**EXERCISES TO COMPLETE:**
A) From the article on the Seattle Times property rumors, pull out the passage that begins at the words "In recent weeks, I’ve" and stops after "its new owners.".
B) According to the article on the Seattle Times property rumors, how many acres does the Seattle Times own in South Lake Union?

**SUPPLIED TEXT:**
By Sandeep Kaushik January 30, 2009



In recent weeks, I’ve heard persistent rumors passed along by friends in the Seattle business community that the Seattle Times is interested in selling its main building at 1120 John Street, where its newsroom is housed, along with the entirety of its South Lake Union properties. The Times owns 10 acres in South Lake Union, and the idea is that the Times would use the influx of quick cash generated by such a sale to pay down it’s crushing debt, while leasing the space it needs back from its new owners.

Given that the New York Times is reportedly close to completing a similar sell-lease deal for its Midtown Manhattan headquarters (which is expected to raise about $225 million in cash for the ailing paper of record), and given the very difficult state of the Seattle Times finances, the rumors sounded plausible to me. However, Times spokesperson Jill Mackie knocked it down when I asked.  “We do have properties in South Lake Union on the market, but not our headquarters building,” she wrote in an e-mail.

I had also heard an interesting rumor a couple of weeks ago that ex-Microsoft billionaire Paul Allen had been offered a chance to buy all of the Times’ properties in South Lake Union, including its headquarters building. This was an updated version of a set of elaborate and widespread—though apparently false—rumors that spread in the immediate wake of Hearst’s announcement that it was moving to shut down the P-I.

Those prior rumors had various iterations, but boiled down to this: Allen would buy up the Times as Hearst shuttered the P-I and purchased Dallas-based Belo Corporation, which owns King 5 in Seattle. Belo quickly denied any purchase by Hearst was in the works, and last week David Postman, the former Times chief political reporter who now flacks for Paul Allen’s real estate company, Vulcan, told me flatly that Allen has no interest in buying either the Times or the P-I. Moreover, a friend with strong connections to the local business community reported hearing that talks of a real estate deal between Vulcan and the Seattle Times have been dormant for several months now.

**RECORDS SHOWN:**
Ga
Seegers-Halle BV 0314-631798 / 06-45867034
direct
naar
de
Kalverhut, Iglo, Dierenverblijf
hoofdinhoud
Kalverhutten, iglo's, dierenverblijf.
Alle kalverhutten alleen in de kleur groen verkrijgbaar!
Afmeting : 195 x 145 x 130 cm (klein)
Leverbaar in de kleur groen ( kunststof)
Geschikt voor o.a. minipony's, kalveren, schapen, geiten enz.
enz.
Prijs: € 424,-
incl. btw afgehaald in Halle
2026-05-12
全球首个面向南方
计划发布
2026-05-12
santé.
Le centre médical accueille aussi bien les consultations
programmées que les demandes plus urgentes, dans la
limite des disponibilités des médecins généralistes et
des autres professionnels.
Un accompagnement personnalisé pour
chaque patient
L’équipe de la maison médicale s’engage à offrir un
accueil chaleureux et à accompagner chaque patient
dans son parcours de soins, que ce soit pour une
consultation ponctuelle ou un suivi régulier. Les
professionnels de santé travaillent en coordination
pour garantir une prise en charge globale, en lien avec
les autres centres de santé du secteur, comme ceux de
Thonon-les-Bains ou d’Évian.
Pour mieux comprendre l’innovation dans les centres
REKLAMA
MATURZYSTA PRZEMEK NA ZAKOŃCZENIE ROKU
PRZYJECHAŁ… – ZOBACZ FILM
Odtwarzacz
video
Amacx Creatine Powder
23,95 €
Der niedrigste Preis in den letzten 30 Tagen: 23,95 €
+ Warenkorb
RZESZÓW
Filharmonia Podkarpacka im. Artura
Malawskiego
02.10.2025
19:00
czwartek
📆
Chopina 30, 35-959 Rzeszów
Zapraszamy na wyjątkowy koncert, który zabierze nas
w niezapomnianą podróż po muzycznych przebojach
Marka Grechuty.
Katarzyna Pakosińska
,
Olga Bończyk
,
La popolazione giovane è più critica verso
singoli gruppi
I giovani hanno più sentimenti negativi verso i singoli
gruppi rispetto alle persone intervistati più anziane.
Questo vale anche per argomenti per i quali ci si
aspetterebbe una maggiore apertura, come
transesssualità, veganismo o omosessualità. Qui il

**ANSWERS FOR THIS EXERCISE:**
A)
In recent weeks, I’ve heard persistent rumors passed along by friends in the Seattle business community that the Seattle Times is interested in selling its main building at 1120 John Street, where its newsroom is housed, along with the entirety of its South Lake Union properties. The Times owns 10 acres in South Lake Union, and the idea is that the Times would use the influx of quick cash generated by such a sale to pay down it’s crushing debt, while leasing the space it needs back from its new owners.

B) 10 acres.